Example of creating and running a Metropolis-Hastings Sampler
In this notebook we will setup a sampler to sample a 2D Gaussian distribution with mean \(\bar{x} = 2, \bar{y} = 5\) and variance \(\sigma_x^2 = 1\), \(\sigma_y^2 = 2\); \(\sigma^2_{xy} = \sigma^2_{yx} = 0\), using a prior that is uniform over \(x \in [-20, 20)\), \(y\in[-40, 40)\).

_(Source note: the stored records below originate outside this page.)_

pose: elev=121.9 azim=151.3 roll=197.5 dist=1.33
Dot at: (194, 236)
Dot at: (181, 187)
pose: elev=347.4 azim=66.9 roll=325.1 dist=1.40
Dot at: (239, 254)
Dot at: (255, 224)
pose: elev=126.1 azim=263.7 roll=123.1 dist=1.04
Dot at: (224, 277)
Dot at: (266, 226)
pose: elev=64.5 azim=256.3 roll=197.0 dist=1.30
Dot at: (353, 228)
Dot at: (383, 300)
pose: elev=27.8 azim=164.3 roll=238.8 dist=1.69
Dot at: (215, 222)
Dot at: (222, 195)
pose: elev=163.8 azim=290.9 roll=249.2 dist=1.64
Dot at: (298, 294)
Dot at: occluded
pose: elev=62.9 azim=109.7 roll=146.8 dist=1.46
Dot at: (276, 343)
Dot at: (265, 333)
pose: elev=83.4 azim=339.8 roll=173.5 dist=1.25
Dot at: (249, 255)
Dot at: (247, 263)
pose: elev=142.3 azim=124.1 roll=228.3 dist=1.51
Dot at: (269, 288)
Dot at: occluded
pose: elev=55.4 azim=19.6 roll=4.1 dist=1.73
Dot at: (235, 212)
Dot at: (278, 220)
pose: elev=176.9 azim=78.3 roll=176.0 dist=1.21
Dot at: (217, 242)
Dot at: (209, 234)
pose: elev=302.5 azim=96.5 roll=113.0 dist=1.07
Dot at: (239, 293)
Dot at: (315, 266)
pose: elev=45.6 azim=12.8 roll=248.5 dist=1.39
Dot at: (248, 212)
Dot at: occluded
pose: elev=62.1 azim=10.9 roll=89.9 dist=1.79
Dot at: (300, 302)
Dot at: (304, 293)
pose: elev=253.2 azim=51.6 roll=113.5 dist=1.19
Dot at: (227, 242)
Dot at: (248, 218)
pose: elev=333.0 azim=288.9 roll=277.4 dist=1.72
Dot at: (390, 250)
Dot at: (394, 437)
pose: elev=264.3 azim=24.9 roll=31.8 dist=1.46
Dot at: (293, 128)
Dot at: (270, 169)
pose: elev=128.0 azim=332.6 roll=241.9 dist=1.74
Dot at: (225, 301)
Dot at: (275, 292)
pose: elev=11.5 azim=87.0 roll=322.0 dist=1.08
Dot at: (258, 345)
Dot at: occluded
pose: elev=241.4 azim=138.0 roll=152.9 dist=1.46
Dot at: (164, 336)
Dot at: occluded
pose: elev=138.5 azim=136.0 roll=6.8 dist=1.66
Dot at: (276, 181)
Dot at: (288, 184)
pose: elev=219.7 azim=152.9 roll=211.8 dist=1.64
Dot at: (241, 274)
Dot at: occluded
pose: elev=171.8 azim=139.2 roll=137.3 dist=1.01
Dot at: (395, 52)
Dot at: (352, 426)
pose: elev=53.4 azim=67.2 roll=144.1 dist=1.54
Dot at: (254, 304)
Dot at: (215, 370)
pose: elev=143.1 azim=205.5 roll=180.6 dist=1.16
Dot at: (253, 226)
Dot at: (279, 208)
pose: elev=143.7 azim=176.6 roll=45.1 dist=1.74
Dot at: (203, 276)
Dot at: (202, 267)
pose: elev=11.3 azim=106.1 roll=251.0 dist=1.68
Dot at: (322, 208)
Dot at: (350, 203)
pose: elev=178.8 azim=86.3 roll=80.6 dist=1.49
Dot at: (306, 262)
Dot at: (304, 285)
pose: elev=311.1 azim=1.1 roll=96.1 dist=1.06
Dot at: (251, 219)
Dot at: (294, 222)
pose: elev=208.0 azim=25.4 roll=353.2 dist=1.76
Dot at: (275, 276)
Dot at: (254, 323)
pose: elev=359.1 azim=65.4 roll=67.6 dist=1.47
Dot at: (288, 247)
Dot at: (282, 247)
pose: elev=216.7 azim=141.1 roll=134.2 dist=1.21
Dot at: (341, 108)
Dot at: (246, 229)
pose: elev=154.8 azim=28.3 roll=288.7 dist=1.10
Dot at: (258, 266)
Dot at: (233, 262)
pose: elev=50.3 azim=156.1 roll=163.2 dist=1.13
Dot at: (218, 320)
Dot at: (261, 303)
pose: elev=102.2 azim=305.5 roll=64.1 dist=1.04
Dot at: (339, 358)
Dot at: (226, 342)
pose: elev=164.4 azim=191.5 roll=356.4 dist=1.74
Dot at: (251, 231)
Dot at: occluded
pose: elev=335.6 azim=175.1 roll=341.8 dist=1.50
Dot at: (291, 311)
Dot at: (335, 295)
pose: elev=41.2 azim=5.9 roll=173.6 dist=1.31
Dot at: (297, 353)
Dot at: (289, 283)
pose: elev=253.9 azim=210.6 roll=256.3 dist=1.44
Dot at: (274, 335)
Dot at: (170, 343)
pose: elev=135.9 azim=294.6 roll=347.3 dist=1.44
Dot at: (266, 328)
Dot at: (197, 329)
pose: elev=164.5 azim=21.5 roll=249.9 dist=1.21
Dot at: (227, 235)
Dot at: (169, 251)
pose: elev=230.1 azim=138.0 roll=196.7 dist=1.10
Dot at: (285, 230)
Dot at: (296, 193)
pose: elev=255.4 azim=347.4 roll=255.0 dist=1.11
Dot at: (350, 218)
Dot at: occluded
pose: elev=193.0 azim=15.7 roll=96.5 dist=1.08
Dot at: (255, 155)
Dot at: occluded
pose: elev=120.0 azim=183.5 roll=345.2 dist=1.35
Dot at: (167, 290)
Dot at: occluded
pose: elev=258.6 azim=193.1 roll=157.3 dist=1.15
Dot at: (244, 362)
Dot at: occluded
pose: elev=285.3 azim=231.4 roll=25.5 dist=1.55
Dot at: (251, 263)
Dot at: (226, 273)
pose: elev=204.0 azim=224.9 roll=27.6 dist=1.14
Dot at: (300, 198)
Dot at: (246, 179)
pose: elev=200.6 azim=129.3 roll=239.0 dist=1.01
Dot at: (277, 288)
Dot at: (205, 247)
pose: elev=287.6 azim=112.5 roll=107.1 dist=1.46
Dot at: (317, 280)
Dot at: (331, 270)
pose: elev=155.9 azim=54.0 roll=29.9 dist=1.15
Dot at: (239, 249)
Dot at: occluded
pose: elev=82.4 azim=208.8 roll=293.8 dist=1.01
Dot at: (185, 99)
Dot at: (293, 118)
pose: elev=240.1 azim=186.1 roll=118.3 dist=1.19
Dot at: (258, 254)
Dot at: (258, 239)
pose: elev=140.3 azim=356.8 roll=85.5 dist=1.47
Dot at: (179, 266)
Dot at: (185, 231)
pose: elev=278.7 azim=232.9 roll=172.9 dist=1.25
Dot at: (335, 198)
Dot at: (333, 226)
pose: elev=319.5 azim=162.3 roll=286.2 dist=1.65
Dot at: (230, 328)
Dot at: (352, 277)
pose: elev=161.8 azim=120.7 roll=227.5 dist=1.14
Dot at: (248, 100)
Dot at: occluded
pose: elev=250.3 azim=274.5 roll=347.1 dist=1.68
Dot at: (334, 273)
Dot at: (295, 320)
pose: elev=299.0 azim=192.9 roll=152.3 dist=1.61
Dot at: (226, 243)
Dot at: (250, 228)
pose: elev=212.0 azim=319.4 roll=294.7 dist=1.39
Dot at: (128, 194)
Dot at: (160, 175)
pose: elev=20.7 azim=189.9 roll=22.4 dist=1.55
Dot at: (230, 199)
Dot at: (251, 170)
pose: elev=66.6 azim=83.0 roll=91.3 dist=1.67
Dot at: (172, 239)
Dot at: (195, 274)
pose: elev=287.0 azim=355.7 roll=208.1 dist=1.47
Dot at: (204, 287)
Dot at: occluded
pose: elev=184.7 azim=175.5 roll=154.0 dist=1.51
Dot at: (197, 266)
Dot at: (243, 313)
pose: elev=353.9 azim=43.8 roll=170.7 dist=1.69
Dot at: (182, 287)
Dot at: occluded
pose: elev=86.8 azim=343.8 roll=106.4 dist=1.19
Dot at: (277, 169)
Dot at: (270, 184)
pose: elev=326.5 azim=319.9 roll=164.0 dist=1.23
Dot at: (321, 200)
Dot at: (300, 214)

We will use Python’s multiprocessing to evolve 12 chains using 4 cores. We will demonstrate that resuming a sampler from it’s state attribute yields the same results as if we had run continuously. We then make a plot of the posterior. Finally, we make an animation showing how the 12 chains moved.
%matplotlib notebook
from matplotlib import pyplot
import numpy
import epsie
from epsie.samplers import MetropolisHastingsSampler
import multiprocessing
Create the model to sample
Note: Below we create a class with several functions to draw samples from the prior and to evaluate the log posterior. This isn’t strictly necessary. The only thing the Sampler really requires is a function that it can pass keyword arguments to and get back a tuple of (log likelihood, log prior). However, setting things up as a class will make it convenient to, e.g., draw random samples from the prior for the starting positiions, as well as plot the model later on.
from scipy import stats
class Model(object):
def __init__(self):
# we'll use a 2D Gaussian for the likelihood distribution
self.params = ['x', 'y']
self.mean = [2., 5.]
self.cov = [[1., 0.], [0., 2.]]
self.likelihood_dist = stats.multivariate_normal(mean=self.mean,
cov=self.cov)
# we'll just use a uniform prior
self.prior_bounds = {'x': (-20., 20.),
'y': (-40., 40.)}
xmin = self.prior_bounds['x'][0]
dx = self.prior_bounds['x'][1] - xmin
ymin = self.prior_bounds['y'][0]
dy = self.prior_bounds['y'][1] - ymin
self.prior_dist = {'x': stats.uniform(xmin, dx),
'y': stats.uniform(ymin, dy)}
def prior_rvs(self, size=None):
return {p: self.prior_dist[p].rvs(size=size)
for p in self.params}
def logprior(self, **kwargs):
return sum([self.prior_dist[p].logpdf(kwargs[p]) for p in self.params])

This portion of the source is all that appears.